*Data extract*.
· · · ·

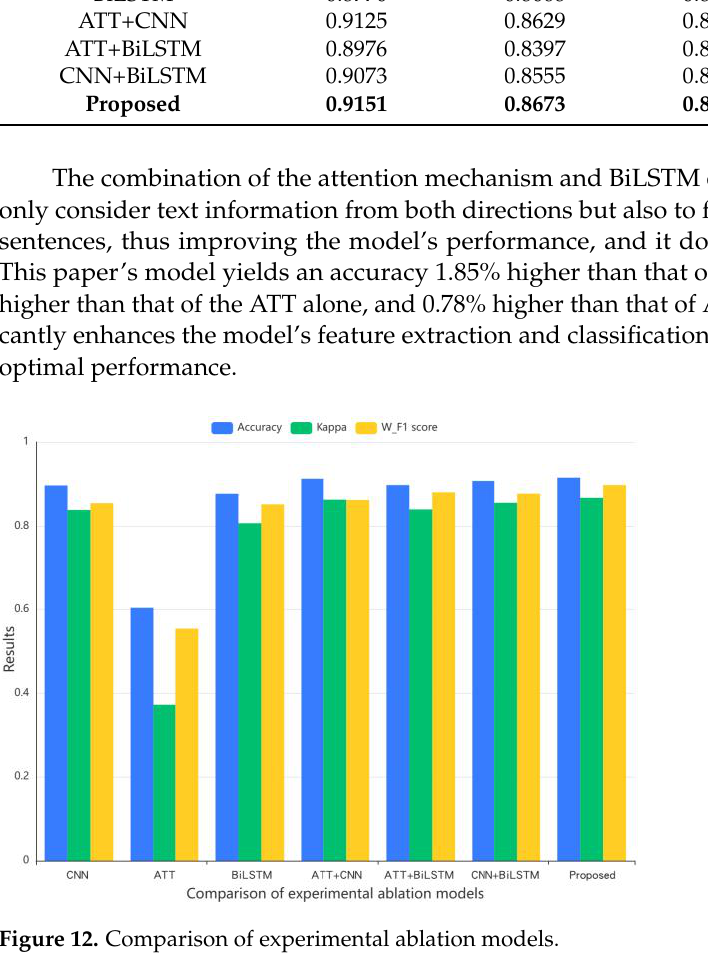
Table 10. Comparison of experimental ablation models.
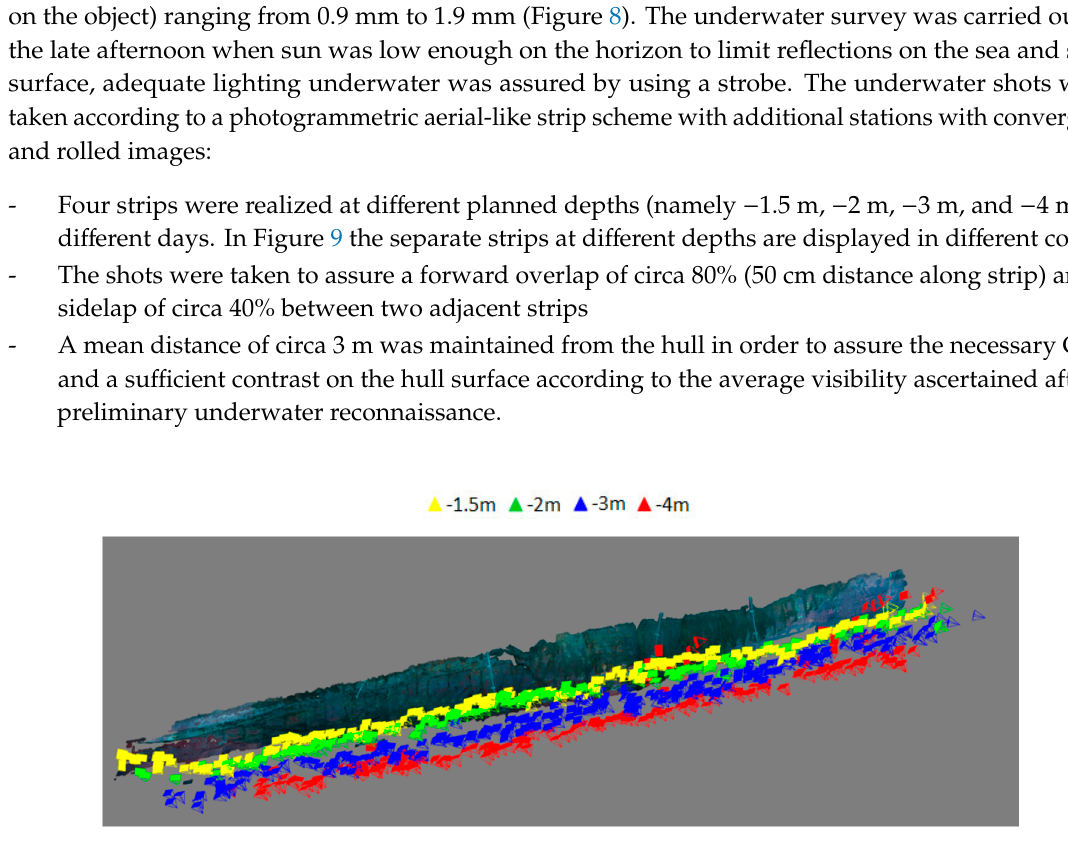
Figure 9. Camera network of the complete underwater survey made up of four different strips.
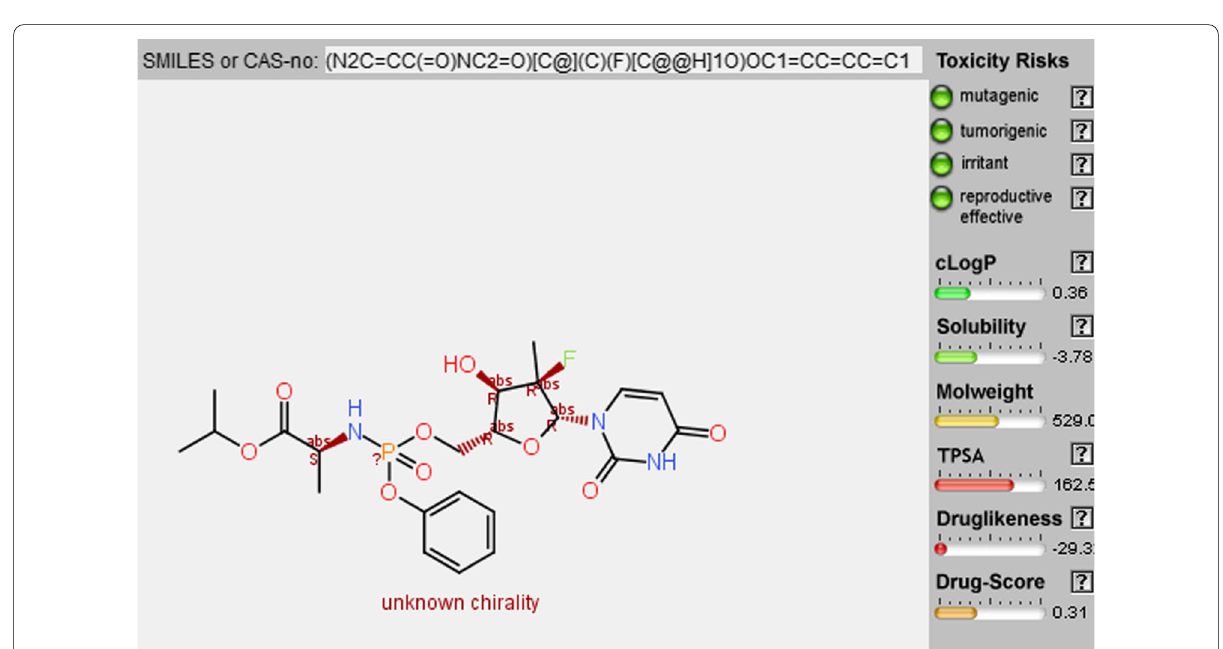
Fig. 7 Side view of the reference molecule on the OSIRIS Property Explorer interface showing physicochemical characteristics including Toxicity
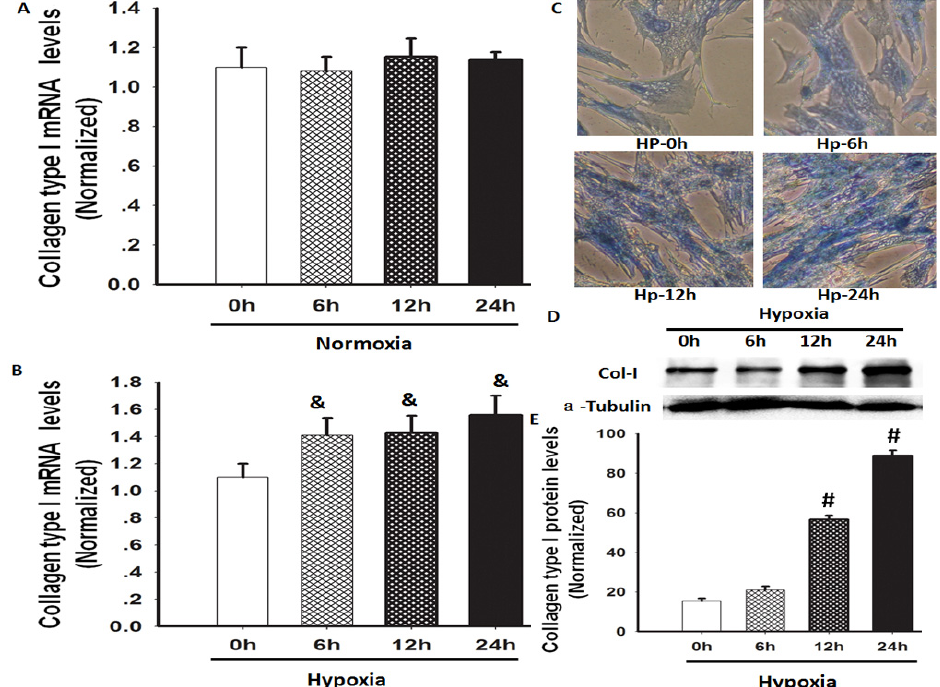
Figure 1. The effects of hypoxia on the total collagen content and Col-I mRNA and protein levels of HLF-1 cells. ( A , B ) Col-I mRNA expression was detected using real-time polymerase chain reaction (RT-PCR) in HLF-1 cells cultured for 0, 6, 12 and 24 h under normoxic or hypoxic conditions. The data are presented as means ± standard deviation (SD) ( n = 3). & p < 0.05 vs. hypoxia-treated cells at 0 h; ( C ) Masson staining assay was used to observe the changes to the total collagen content in HLF-1 cells cultured under hypoxia for different time periods, as indicated. The total collagen content was increased in a time-dependent fashion after the hypoxic treatment; ( D ) Col-I protein expression was measured using Western blot analysis; and ( E ) Normalisation of the Col-I expression to α -tubulin. The data are presented as means ± SD ( n = 3). # p < 0.05 vs. 0 h following hypoxia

· · · ·

Pictures are to be left out. Write out only the lines above starting at the one with "Figure 9. Camera" and ending at the one with "Fig. 7 Side", both lines included, exactly.

Figure 9. Camera network of the complete underwater survey made up of four different strips.
Fig. 7 Side view of the reference molecule on the OSIRIS Property Explorer interface showing physicochemical characteristics including Toxicity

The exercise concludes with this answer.